Files
wikijs/pages/infrastructure.md
2026-04-01 19:55:55 -04:00

3.1 KiB

Infrastructure Overview: The "Ben's Cloud" Ecosystem

The Philosophy

My infrastructure is a testament to adaptability. While "server-room best practices" often dictate specific hardware and wired connectivity, real-world constraints require thinking outside the box. This setup prioritizes resource efficiency, hardware longevity, and ease of management.


Physical Hardware Stack

Workstations

I rely on the reliability of the Lenovo ThinkPad line for my daily drivers:

  • ThinkPad W540: Primary mobile workstation.
  • ThinkPad T460s: Lightweight secondary workstation.
  • OS: Linux Mint (Cinnamon).

Server Hosts

  • Dell OptiPlex 9020 (Tower): Primary server host.
  • ThinkPad W540 (Laptop): A retired workstation repurposed as a secondary server. Despite a failing keyboard and screen, its internal specs remain highly capable.
  • OS: Linux Mint. I use Mint on the hosts to simplify wireless driver management and to handle the legacy Nvidia hardware (currently running Nouveau drivers to remain Wayland-ready).

The Networking Challenge: "Taboo" Wi-Fi

Both server hosts operate via Wi-Fi.
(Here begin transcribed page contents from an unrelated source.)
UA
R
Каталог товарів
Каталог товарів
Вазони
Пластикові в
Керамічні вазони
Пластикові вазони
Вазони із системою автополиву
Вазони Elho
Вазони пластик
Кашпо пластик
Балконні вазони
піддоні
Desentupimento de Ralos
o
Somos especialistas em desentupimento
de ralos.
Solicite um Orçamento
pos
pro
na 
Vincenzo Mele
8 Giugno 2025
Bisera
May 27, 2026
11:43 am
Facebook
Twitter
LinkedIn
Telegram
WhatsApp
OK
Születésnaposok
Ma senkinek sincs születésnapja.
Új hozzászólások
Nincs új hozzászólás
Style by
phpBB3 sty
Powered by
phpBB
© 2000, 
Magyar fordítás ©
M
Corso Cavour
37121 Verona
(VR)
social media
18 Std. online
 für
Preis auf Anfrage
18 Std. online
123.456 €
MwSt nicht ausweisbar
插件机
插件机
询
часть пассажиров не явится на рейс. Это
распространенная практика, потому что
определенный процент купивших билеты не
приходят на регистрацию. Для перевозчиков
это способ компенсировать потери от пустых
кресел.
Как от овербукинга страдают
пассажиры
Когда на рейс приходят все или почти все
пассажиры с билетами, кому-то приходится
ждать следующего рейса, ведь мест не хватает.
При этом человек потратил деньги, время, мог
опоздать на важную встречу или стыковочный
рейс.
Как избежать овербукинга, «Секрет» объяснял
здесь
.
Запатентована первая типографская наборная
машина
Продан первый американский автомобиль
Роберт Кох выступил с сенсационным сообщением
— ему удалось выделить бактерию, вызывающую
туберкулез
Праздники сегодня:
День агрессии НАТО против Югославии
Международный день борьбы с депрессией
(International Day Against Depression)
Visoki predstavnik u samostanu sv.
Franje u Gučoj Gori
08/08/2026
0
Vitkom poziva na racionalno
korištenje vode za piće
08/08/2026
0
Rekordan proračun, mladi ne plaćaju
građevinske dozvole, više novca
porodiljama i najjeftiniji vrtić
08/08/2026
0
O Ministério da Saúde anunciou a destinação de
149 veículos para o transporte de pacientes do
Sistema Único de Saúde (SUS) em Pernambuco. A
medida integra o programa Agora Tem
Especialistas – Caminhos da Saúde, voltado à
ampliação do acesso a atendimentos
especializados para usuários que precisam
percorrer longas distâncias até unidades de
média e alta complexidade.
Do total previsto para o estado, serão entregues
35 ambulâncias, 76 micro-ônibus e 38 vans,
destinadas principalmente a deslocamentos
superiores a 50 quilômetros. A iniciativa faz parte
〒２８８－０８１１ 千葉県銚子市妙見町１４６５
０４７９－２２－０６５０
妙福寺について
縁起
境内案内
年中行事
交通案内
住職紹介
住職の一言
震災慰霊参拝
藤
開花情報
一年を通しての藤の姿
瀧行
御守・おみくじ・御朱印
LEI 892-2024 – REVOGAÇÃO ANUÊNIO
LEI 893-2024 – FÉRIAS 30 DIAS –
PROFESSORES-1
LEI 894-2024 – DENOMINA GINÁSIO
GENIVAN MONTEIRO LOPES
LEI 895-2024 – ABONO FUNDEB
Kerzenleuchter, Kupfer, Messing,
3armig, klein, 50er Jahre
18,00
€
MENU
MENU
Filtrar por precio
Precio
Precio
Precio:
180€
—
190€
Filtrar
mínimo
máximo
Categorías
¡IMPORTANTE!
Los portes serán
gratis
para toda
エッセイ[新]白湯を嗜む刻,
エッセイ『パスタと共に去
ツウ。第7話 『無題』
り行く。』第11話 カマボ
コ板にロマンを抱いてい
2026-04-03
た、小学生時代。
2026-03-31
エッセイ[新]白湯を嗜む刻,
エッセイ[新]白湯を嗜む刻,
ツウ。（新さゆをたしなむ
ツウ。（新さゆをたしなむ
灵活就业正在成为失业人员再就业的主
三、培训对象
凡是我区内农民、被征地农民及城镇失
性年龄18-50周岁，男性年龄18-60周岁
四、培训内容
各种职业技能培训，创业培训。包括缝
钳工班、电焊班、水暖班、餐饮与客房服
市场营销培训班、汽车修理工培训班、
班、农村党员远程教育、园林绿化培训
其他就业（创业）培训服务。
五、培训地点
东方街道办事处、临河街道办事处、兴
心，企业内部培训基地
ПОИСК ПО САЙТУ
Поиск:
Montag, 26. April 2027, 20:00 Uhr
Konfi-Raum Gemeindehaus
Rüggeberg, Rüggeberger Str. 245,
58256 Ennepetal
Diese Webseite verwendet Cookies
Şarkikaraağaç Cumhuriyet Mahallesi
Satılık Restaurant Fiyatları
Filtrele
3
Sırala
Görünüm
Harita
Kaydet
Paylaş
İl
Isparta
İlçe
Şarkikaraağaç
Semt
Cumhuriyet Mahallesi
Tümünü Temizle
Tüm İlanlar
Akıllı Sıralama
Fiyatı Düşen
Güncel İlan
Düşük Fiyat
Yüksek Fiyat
In the server world, wireless is often considered "taboo," which presents a specific technical hurdle: Layer 2 Bridging (or a "Network Bridge") typically doesn't work over Wi-Fi. This means VMs cannot pull unique IP addresses directly from my router's DHCP server.

The Solution: Tailscale & NAT

To bypass this limitation and maintain a professional workflow, I use a dual-layered approach:

  1. NAT Networking: The VMs live on a private internal network behind the host.
  2. Tailscale Mesh: I install Tailscale on each virtual machine. This allows me to connect directly to every VM using its own unique IP/hostname, completely bypassing the host's NAT limitations and providing seamless access across my entire environment.

The Hypervisor & OS Strategy

Virtualization Layer

I have moved away from VirtualBox and Vagrant in favor of a more robust, integrated stack:

  • KVM/QEMU: The core hypervisor.
  • Virt-Manager & Cockpit-Machines: Primary tools for management and monitoring.
  • Snapshots: I utilize native KVM snapshots to preserve system states rather than maintaining heavy templates.

Guest OS Policy

  • Standardization: For headless virtual machines, I generally use Ubuntu LTS. This ensures consistency in package versions and management across my production services.
  • Docker Integration: Most services are deployed via Docker. I typically run one large "utility" VM for lightweight stacks (e.g., Vaultwarden, Jellyfin) and dedicated VMs for complex applications like Nextcloud.

Distro Agnosticism

While Mint and Ubuntu form the production backbone, I maintain a diverse lab to stay "distro-literate." My environment includes:

  • Enterprise: RHEL (Developer Edition), AlmaLinux, Rocky Linux, and CentOS.
  • Community & Rolling: Fedora Server, openSUSE, Alpine, and even a few Arch installations.

Note: This lab is built on the principle of using every available resource—even a battered laptop—to its fullest potential.